### WORK INSTRUCTIONS
Starting at the top of the listing and ending with the line that contains "Answer: front", rewrite those lines as a numbered list, leaving out any blank lines.

### EXTRACTED MATERIAL
▬▬▬▬▬▬▬▬▬▬
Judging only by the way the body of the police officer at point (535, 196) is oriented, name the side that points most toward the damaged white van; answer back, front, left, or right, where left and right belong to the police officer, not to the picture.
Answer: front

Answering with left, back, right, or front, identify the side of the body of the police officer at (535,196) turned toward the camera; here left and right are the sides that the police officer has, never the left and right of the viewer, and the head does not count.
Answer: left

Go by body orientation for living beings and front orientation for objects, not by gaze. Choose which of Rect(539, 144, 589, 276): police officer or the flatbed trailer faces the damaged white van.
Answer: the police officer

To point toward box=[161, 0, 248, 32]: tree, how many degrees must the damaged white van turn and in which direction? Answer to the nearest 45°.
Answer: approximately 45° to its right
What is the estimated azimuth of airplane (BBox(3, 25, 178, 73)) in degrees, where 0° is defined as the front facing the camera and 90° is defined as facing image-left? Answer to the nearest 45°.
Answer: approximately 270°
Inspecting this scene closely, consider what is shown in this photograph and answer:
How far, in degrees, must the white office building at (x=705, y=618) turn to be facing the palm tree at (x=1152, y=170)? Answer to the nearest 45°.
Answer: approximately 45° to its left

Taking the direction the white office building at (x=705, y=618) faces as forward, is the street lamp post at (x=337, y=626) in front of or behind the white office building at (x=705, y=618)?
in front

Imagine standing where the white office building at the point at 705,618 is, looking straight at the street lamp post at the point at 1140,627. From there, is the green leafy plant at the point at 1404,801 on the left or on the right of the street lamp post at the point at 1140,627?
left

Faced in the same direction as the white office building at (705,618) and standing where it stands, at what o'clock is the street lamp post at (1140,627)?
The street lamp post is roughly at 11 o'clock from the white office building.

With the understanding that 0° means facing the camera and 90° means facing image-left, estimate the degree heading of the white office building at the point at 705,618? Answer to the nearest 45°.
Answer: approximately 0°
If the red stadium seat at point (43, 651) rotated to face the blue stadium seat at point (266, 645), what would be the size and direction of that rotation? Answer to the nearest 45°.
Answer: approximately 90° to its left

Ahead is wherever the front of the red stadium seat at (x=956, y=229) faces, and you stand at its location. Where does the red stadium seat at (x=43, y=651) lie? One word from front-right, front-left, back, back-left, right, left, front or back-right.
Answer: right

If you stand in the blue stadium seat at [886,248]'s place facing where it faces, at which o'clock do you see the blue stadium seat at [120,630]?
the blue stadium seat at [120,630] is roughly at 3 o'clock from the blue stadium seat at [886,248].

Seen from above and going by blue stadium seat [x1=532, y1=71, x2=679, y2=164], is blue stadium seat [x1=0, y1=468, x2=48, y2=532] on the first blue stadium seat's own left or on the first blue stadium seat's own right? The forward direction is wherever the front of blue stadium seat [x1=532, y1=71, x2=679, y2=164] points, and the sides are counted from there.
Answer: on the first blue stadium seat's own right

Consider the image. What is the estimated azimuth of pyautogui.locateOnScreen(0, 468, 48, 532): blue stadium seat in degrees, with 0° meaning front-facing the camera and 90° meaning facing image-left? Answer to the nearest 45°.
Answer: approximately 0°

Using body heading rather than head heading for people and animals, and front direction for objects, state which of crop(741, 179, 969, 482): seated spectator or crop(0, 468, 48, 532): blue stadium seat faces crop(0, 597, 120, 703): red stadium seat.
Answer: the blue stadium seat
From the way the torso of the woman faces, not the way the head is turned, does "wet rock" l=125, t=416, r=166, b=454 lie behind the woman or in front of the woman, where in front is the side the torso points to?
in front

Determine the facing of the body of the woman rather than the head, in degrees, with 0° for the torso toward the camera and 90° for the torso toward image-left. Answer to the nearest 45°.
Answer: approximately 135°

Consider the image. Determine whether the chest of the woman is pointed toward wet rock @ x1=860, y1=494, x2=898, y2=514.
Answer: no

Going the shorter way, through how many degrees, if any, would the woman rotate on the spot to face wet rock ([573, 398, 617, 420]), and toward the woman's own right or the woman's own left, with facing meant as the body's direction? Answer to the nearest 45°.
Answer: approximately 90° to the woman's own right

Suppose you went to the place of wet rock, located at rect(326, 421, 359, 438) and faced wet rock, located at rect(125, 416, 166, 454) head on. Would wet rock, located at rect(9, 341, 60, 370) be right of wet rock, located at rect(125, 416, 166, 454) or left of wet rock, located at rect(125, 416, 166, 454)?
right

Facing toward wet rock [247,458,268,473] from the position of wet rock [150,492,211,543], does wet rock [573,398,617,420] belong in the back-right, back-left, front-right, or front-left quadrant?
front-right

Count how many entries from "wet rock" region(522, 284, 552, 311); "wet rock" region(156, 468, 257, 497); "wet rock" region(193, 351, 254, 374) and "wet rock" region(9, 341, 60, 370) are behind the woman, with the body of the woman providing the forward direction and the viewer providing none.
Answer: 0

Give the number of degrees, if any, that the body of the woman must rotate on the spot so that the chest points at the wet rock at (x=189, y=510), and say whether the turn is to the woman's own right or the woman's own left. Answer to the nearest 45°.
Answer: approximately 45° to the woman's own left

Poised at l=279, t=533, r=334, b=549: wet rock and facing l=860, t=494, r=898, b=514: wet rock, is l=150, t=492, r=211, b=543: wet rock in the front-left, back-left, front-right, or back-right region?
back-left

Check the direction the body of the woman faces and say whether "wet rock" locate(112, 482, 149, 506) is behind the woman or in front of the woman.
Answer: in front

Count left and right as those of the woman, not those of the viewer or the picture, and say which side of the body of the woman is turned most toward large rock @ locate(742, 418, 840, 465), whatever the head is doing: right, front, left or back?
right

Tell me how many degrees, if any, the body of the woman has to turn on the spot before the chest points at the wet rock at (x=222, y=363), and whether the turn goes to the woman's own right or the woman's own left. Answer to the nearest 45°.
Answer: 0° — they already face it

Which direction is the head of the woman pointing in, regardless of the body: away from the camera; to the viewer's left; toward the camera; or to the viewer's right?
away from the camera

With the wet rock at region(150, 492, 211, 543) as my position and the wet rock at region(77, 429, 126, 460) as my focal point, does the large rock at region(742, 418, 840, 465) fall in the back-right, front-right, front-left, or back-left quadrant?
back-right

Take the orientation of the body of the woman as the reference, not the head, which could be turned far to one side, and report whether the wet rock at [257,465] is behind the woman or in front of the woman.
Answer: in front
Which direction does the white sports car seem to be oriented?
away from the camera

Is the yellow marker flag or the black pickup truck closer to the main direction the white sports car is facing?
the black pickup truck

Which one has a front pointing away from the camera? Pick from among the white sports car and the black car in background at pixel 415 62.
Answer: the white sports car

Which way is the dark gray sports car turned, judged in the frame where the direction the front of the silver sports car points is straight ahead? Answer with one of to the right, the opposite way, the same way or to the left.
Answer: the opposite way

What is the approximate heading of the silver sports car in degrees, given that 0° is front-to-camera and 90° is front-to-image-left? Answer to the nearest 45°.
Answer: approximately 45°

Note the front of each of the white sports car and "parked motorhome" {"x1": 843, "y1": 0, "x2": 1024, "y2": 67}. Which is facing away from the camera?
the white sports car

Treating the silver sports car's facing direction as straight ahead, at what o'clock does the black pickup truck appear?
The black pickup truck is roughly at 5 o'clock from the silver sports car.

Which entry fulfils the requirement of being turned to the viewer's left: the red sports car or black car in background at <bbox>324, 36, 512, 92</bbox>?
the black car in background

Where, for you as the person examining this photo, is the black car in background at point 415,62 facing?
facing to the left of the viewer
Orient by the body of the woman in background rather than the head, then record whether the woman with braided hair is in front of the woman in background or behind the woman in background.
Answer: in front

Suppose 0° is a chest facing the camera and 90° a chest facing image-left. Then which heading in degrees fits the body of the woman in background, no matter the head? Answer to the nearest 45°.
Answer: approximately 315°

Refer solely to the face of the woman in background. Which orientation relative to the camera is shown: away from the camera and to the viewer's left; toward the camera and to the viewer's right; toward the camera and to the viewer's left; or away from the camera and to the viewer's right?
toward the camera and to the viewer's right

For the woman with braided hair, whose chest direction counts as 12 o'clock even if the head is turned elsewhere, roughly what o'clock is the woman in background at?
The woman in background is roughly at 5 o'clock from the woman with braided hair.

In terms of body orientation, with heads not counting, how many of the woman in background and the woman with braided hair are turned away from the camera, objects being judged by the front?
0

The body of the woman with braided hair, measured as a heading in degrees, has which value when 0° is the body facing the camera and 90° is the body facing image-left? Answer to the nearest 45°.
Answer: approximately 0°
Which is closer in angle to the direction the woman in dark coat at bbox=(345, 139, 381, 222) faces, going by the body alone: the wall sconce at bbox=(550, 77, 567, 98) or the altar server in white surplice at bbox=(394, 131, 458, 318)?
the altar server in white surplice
▬▬▬▬▬▬▬▬▬▬
### THE ANSWER
1. Judging only by the way the body of the police officer at point (535, 196) is oriented, name the side that points most toward the damaged white van; answer back, front, left, or right, where left and right belong to the police officer, not to the picture.
2. Answer: front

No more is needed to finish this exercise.